Wolkenkunde mal anders:Pornografie und Blumenkohl

Schon Zeus nutzte "dunkle, geile Wolken", um Frauen zu erobern. Der Autor des Buches "Wolkengucken" warnt seine Leser deshalb eindringlich: "Werden Sie mit Wolken nicht zu intim!"

Anja Tiedge

Ein Buch über Wolken stellt man sich normalerweise so vor: Lateinische Begriffe paaren sich mit wissenschaftlichen Erklärungen und Skizzen, auf denen anhand von Pfeilen, Kreisen und Wellenlinien die Wolkenbildung erklärt wird.

Wolkenkunde mal anders: Cumulus mediocris oder doch Wolkenpornografie?

Cumulus mediocris oder doch Wolkenpornografie?

(Foto: Foto: Mike Rubin)

"Wolkengucken" von Gavin Pretor-Pinney ist so ein Buch, aber doch ganz anders. In der Wolkenskizze taucht ein Ufo auf, Kumuluswolken werden zu Blumenkohl und obwohl das Buch gänzlich jugendfrei ist, wird darin Wolkenpornografie gezeigt.
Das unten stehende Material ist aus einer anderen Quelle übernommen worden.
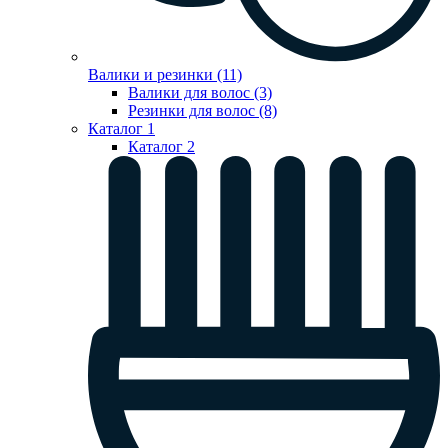
Валики и резинки (11)
Валики для волос (3)
Резинки для волос (8)
Каталог 1
Каталог 2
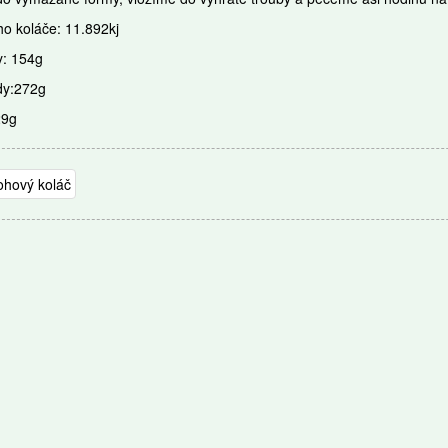
o koláče: 11.892kj
y: 154g
dy:272g
29g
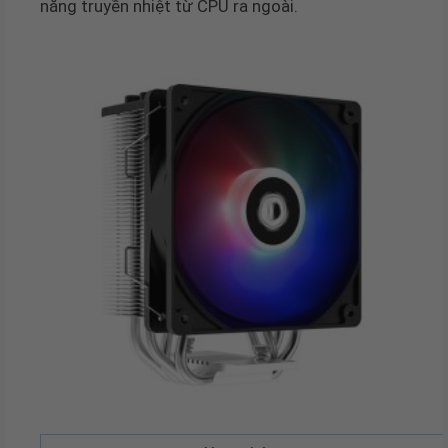
năng truyền nhiệt từ CPU ra ngoài.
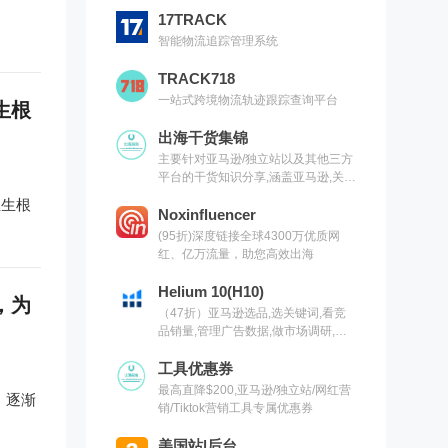
17TRACK
智能物流追踪管理系统
TRACK718
一站式跨境物流轨迹跟踪查询平台
生根
出海干货集锦
主要针对亚马逊/独立站以及其他三方
平台的干货知识分享,涵盖亚马逊,关键
词,网红营销,联盟营销,SEO等常用工
正生根
具以及出海干货集锦,欢迎关注
Noxinfluencer
(95折)深度链接全球4300万优质网
红、亿万流量，助您高效出海
Helium 10(H10)
，为
（47折）亚马逊选品,选关键词,看竞
品销量,管理广告数据,做市场调研,有
H10就够了（现支持沃尔玛）
工具优惠券
最高直降$200,亚马逊/独立站/网红营
，逐渐
销/Tiktok营销工具专属优惠券
美国站|后台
Pretor-Pinney, 38, ist kein Meteorologe, sondern hat Philosophie und Meteorologie in Oxford studiert. Vielleicht tut er sich darum so leicht, Laien die Entstehung von Wolken und ihre Faszination näherzubringen. Seiner Meinung nach gibt es zwei Arten, in den Himmel zu schauen. Entweder männlich-rational, die Formation erkennend und analysierend, oder feminin-emotional, die Form der Wolke als Bild deutend. "Ich versuche beides, wobei mir die Kombination aus Wissenschaft und Nicht-Wissenschaft meines Studiums zugute kommt."

In Hamburg und München versuchte Pretor-Pinney, sein Buch, den von ihm gegründeten Wolkenfanclub "Cloud Appreciation Society" und seine Wolkenbegeisterung dem deutschen Publikum näher zu bringen. Was ihm durchaus gelang: Ähnlich wie das Buch bestand seine Präsentation, die er zusammen mit dem deutschen Meteorologen und ARD-Wetterfrosch Sven Plöger hielt, nicht nur aus Kumulus-, Stratus-, und Zirrus-Beschreibungen. Pretor-Pinney band Kinderzeichnungen, katholische Andachtsbildchen und die Geschichte von William Rankin ein, der 1959 in eine Gewitterwolke sprang, um sich aus einem abstürzenden Flugzeug zu retten. Der Autor verwandelte die Zuhörer in Hagelkörner einer Kumulusnimbuswolke, die bei minus 50 Grad durch die Luft geschleudert werden.

Pretor-Pinney ist ein guter Erzähler, der das Publikum und den Leser mühelos auf seine Seite bringt. Dass Wolken aufgrund ihrer Allgegenwärtigkeit unterschätzt werden, ist am Ende allen Zuhörern klar. Der Autor hat scheinbar einen ganz speziellen Blick auf die Welt, entdeckt und untersucht Wolken in Kirchen, auf Gemälden und Filmplakaten. Manchmal scheint er gar verliebt: "Blauen Himmel mag ich zwar auch, aber kurz danach vermisse ich die Wolken schon wieder."

Nur einmal, als nach der Buchvorstellung auf dem Dach der Sternwarte Wolken den Blick auf die partielle Mondfinsternis verdecken, rutscht ihm ein "Fucking clouds!" heraus. Eben wie in einer guten Ehe.